» WHAT YOU WILL DO
The pictures in the data below are to be omitted; all else must be duplicated exactly.

........

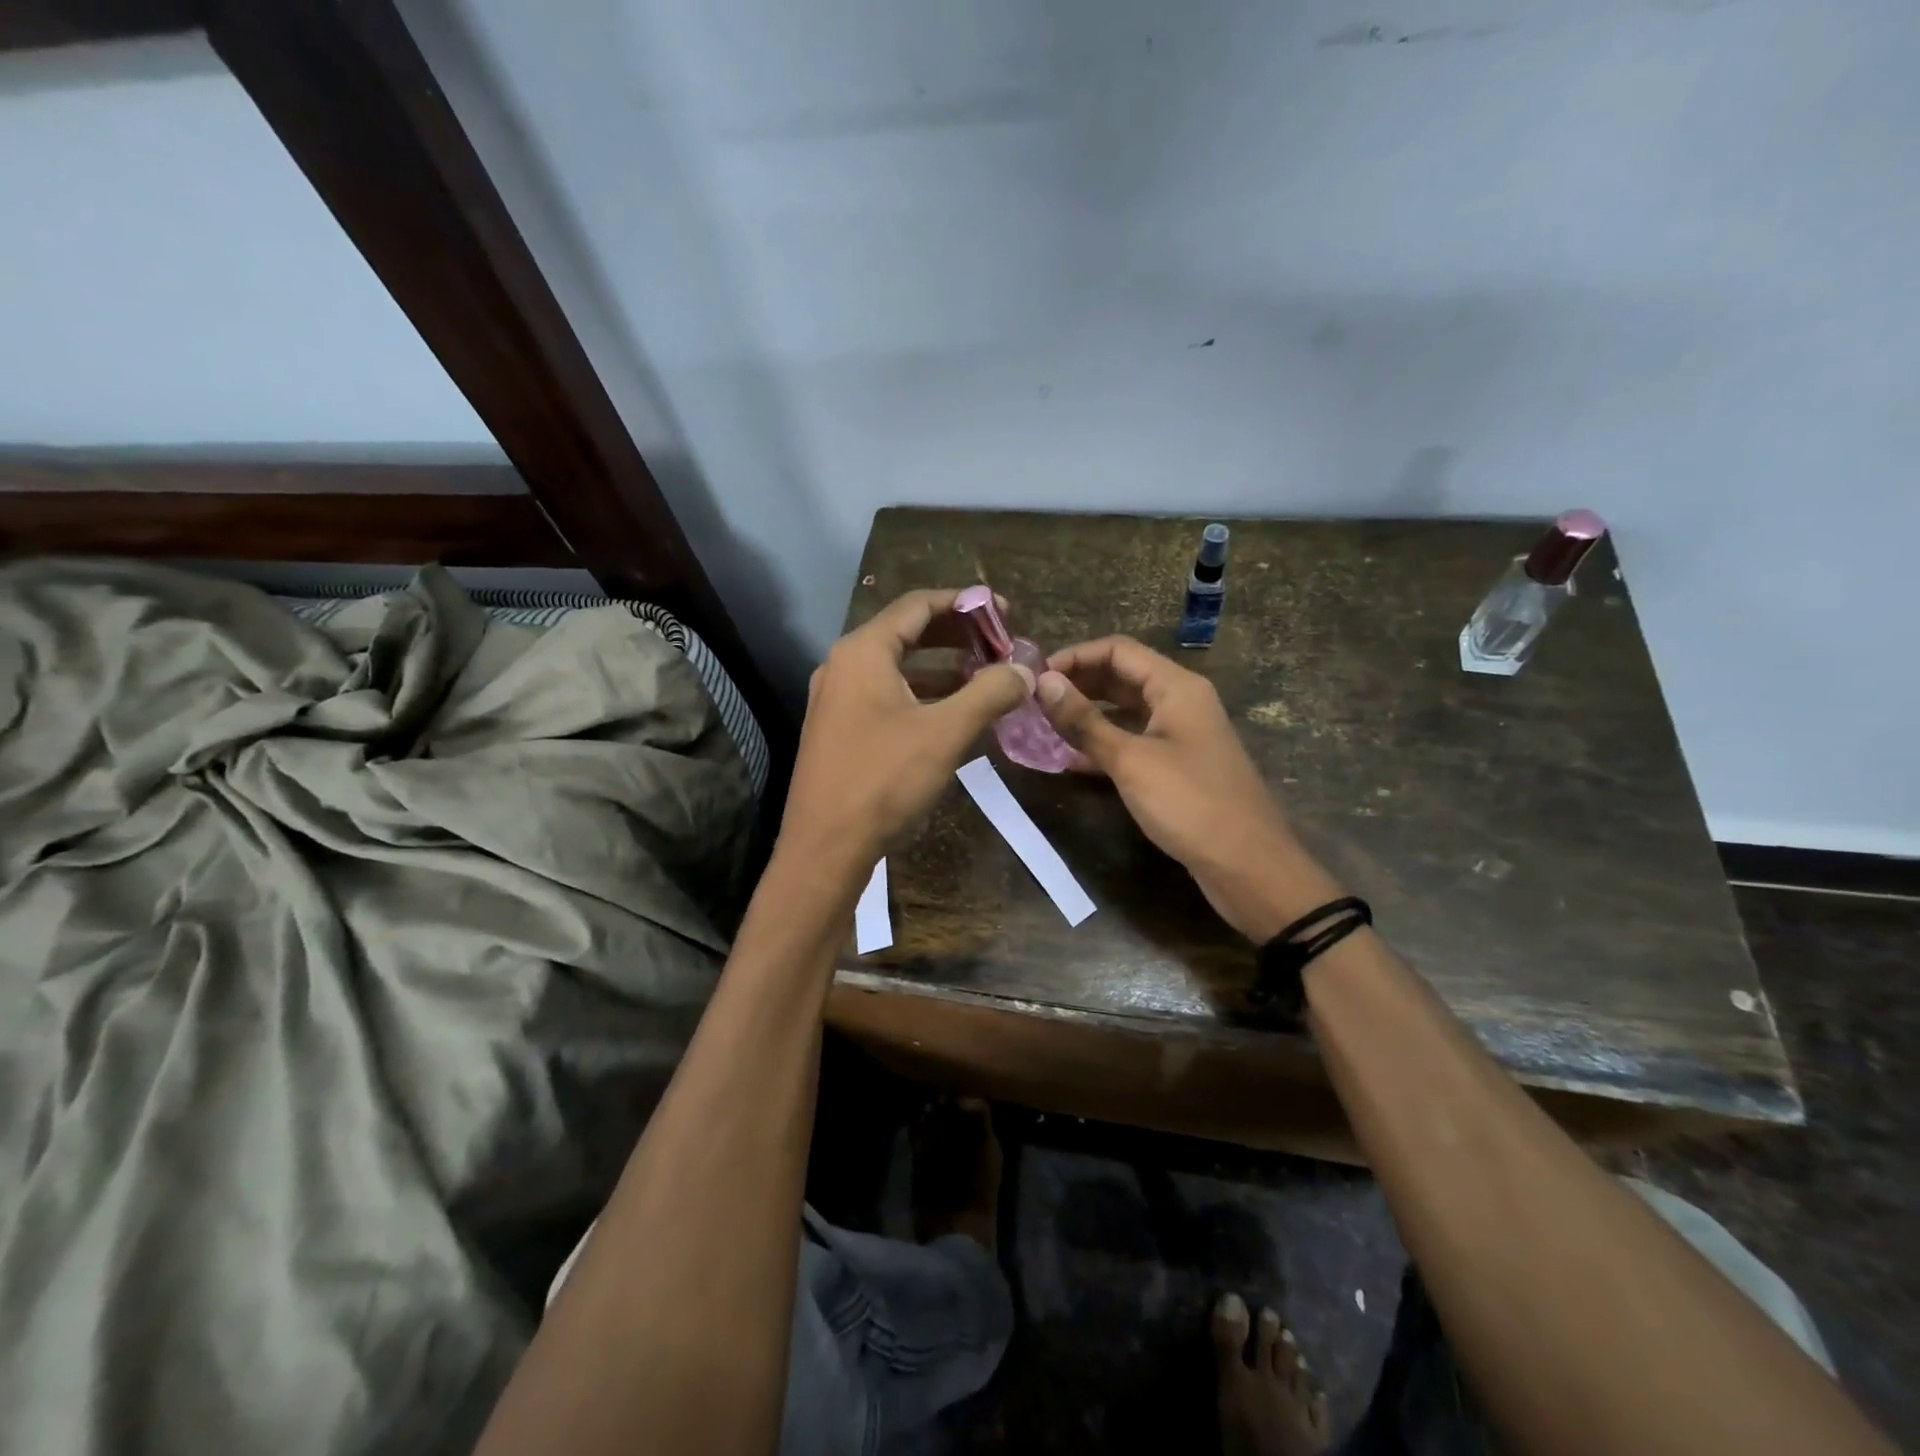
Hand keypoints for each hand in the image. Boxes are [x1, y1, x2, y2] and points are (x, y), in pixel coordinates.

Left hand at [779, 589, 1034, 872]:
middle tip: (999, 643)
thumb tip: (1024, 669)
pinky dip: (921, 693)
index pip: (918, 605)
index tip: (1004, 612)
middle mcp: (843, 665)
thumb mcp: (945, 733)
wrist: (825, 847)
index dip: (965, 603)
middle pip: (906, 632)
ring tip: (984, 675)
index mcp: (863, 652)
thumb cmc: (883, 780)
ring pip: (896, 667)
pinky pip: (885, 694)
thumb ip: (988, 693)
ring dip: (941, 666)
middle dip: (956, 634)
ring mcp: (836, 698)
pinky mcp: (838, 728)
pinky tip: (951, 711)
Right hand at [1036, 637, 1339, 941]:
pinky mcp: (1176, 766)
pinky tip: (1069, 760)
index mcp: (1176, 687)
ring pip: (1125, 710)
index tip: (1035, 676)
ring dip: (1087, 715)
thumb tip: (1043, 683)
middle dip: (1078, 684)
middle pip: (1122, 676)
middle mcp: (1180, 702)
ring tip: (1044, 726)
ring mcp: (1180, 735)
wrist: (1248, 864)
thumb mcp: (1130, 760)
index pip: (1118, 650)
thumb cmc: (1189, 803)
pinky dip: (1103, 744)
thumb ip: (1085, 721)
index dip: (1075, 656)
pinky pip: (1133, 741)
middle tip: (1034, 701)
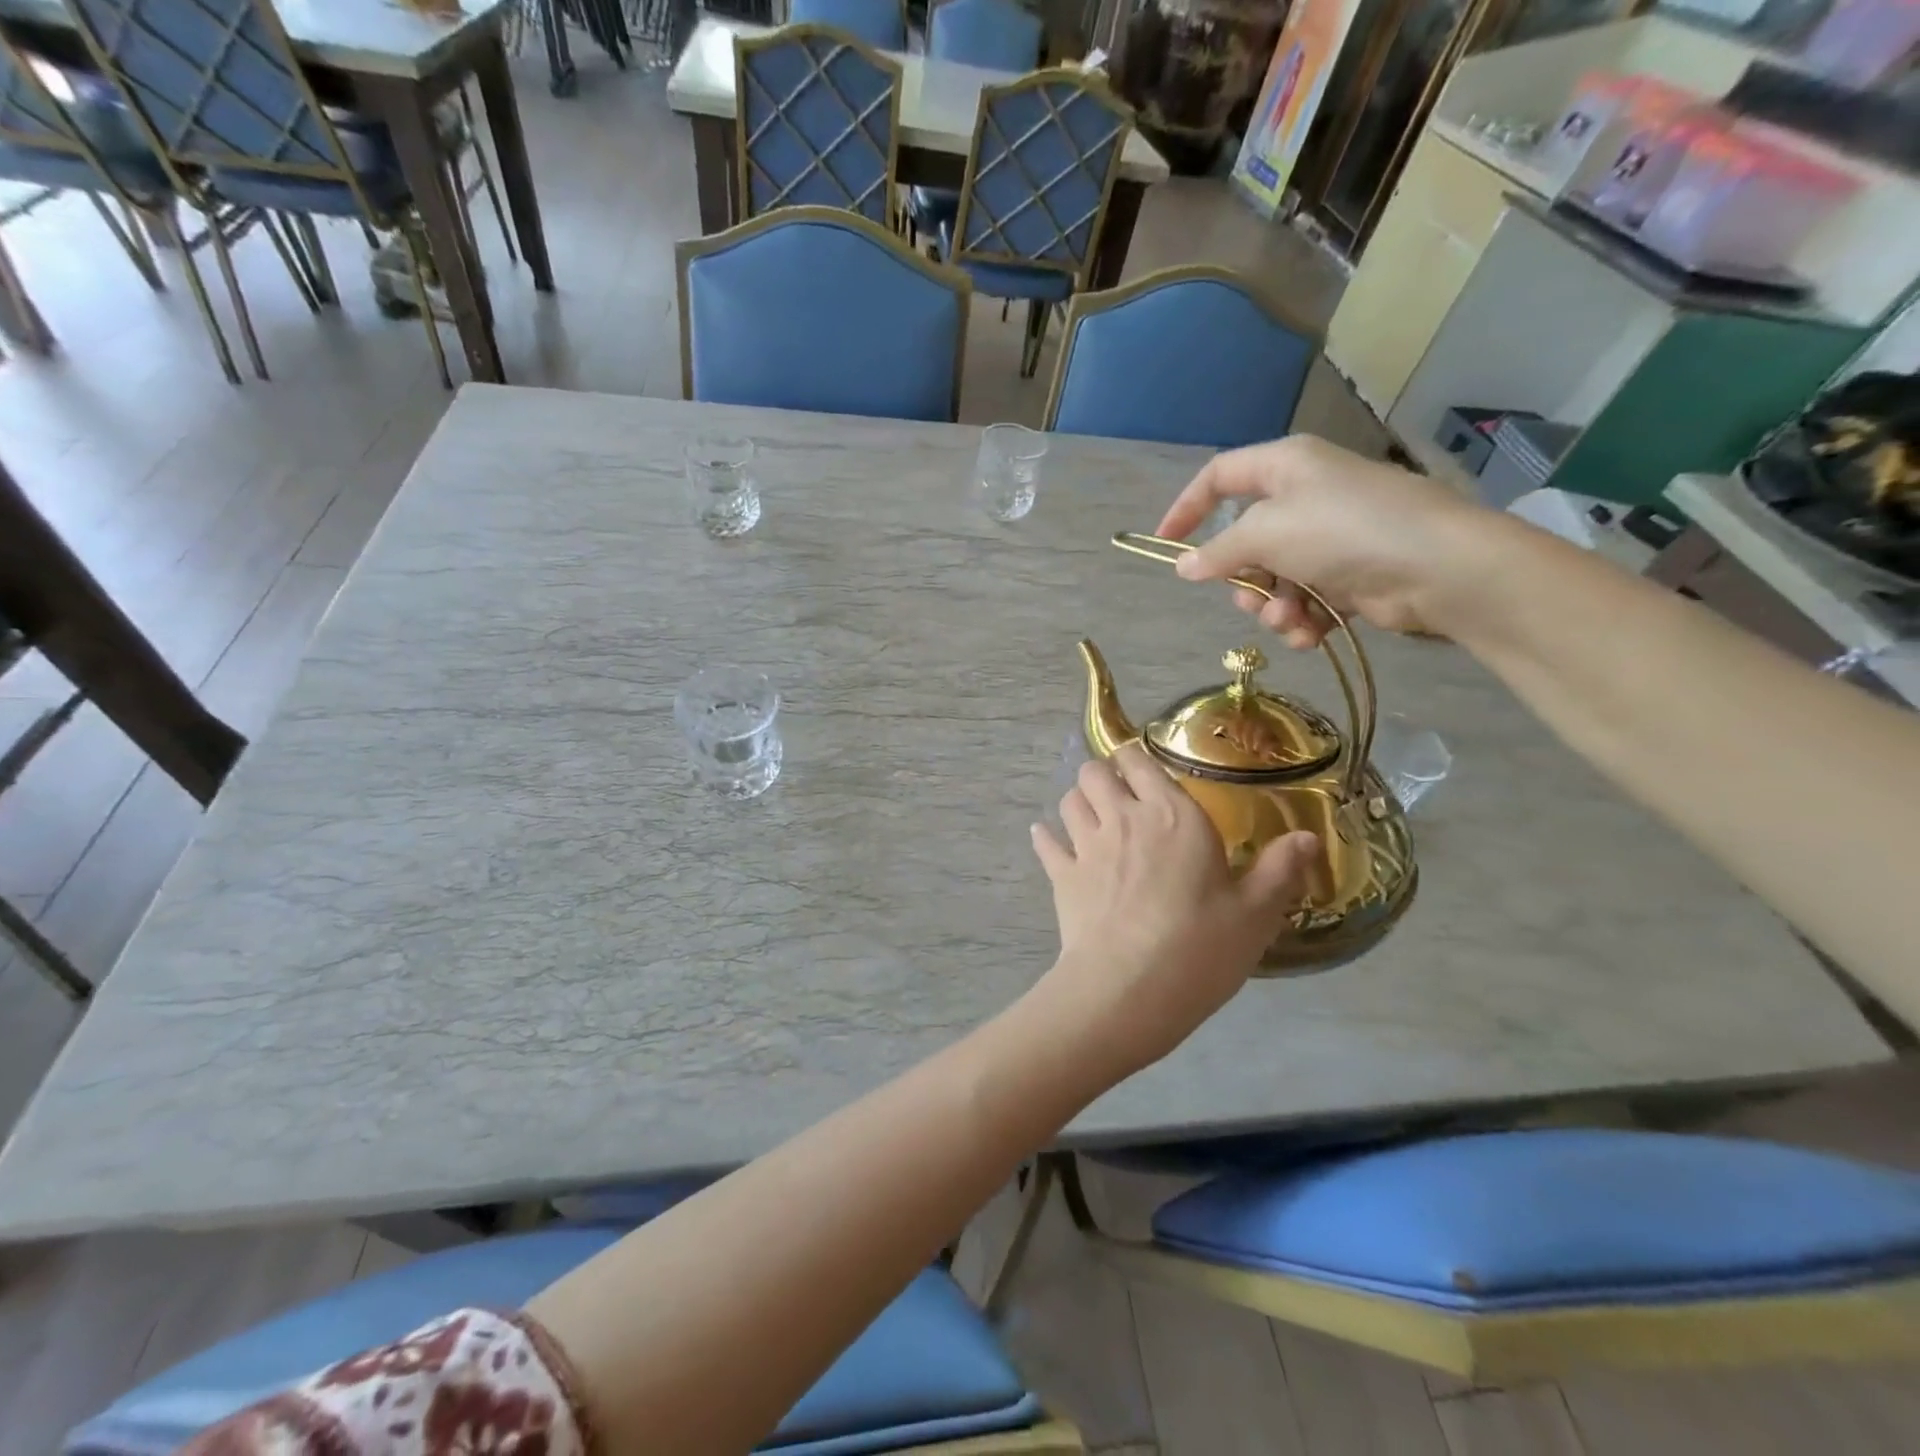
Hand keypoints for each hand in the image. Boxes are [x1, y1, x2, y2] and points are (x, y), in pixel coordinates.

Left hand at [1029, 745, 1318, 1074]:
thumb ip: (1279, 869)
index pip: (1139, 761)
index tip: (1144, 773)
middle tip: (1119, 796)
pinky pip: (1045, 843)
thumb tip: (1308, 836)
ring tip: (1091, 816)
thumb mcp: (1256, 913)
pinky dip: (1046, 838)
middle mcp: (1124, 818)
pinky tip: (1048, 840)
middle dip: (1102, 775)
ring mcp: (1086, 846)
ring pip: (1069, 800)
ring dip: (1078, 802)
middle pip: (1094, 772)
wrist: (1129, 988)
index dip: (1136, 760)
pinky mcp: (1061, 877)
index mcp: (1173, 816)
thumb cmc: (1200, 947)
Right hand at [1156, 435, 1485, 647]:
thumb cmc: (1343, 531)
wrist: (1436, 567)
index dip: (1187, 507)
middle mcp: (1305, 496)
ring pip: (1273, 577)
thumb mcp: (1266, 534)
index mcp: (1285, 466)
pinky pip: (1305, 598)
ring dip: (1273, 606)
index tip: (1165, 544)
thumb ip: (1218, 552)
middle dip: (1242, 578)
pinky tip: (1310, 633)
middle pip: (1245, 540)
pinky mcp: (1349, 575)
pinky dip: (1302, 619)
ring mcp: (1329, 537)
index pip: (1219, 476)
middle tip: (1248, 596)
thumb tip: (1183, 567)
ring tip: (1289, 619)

........

» REPLY TO THE TASK
Hand keypoints for each hand in the image. Boxes are [x1, y1, x2, y2] and points are (x, y), in pixel coordinates.

Left hand at [779, 589, 1034, 872]:
middle tip: (999, 643)
thumb tip: (1024, 669)
pinky dip: (921, 693)
index pip: (918, 605)
index tip: (1004, 612)
middle mcp: (843, 665)
thumb mcp: (945, 733)
wrist: (825, 847)
index dip: (965, 603)
middle pip: (906, 632)
ring tip: (984, 675)
index mcp: (863, 652)
thumb cmc: (883, 780)
ring pip: (896, 667)
pinky pip: (885, 694)
thumb ip: (988, 693)
ring dip: (941, 666)
middle dip: (956, 634)
ring mcp: (836, 698)
pinky mcp: (838, 728)
pinky tip: (951, 711)
Right hand at [1036, 637, 1339, 941]:
pinky mcp: (1176, 766)
pinky tip: (1069, 760)
index mcp: (1176, 687)
ring pip: (1125, 710)
index tip: (1035, 676)
ring dip: (1087, 715)
thumb tip: (1043, 683)
middle dip: (1078, 684)
middle pip: (1122, 676)
middle mcp: (1180, 702)
ring tip: (1044, 726)
ring mcp: (1180, 735)
wrist: (1248, 864)
thumb mcp: (1130, 760)
index pip: (1118, 650)
thumb cmc: (1189, 803)
pinky dip: (1103, 744)
thumb ip: (1085, 721)
index dip: (1075, 656)
pinky pip: (1133, 741)
middle tip: (1034, 701)
Hand keypoints for each hand in the image. Boxes are [x1, y1, x2, y2] and points are (x, y), in pixel coordinates.

Left hand at [1029, 745, 1318, 1074]:
thumb ip: (1279, 869)
index pip: (1139, 761)
index tip: (1144, 773)
middle tip: (1119, 796)
pinky pip: (1045, 843)
thumb tip: (1308, 836)
ring tip: (1091, 816)
thumb mcp: (1256, 913)
pinky dip: (1046, 838)
middle mcp: (1124, 818)
pinky tip: (1048, 840)
middle dip: (1102, 775)
ring mcp: (1086, 846)
ring pip: (1069, 800)
ring dip: (1078, 802)
middle pip: (1094, 772)
wrist: (1129, 988)
index dip: (1136, 760)
pinky mcp: (1061, 877)
index mcp: (1173, 816)
thumb cmc: (1200, 947)
Right hand at [1156, 435, 1485, 647]:
thumb cmc: (1343, 531)
wrist: (1436, 567)
index dip: (1187, 507)
middle mcp: (1305, 496)
ring pip: (1273, 577)
thumb mcp: (1266, 534)
index mcp: (1285, 466)
pinky pip: (1305, 598)
ring dip: (1273, 606)
index tip: (1165, 544)
thumb ip: (1218, 552)
middle dip: (1242, 578)
pinky tip: (1310, 633)
middle pip: (1245, 540)
pinky mcp: (1349, 575)
pinky dip: (1302, 619)
ring mcp: (1329, 537)
index pip: (1219, 476)
middle tip: (1248, 596)
thumb tip: (1183, 567)
ring tip: (1289, 619)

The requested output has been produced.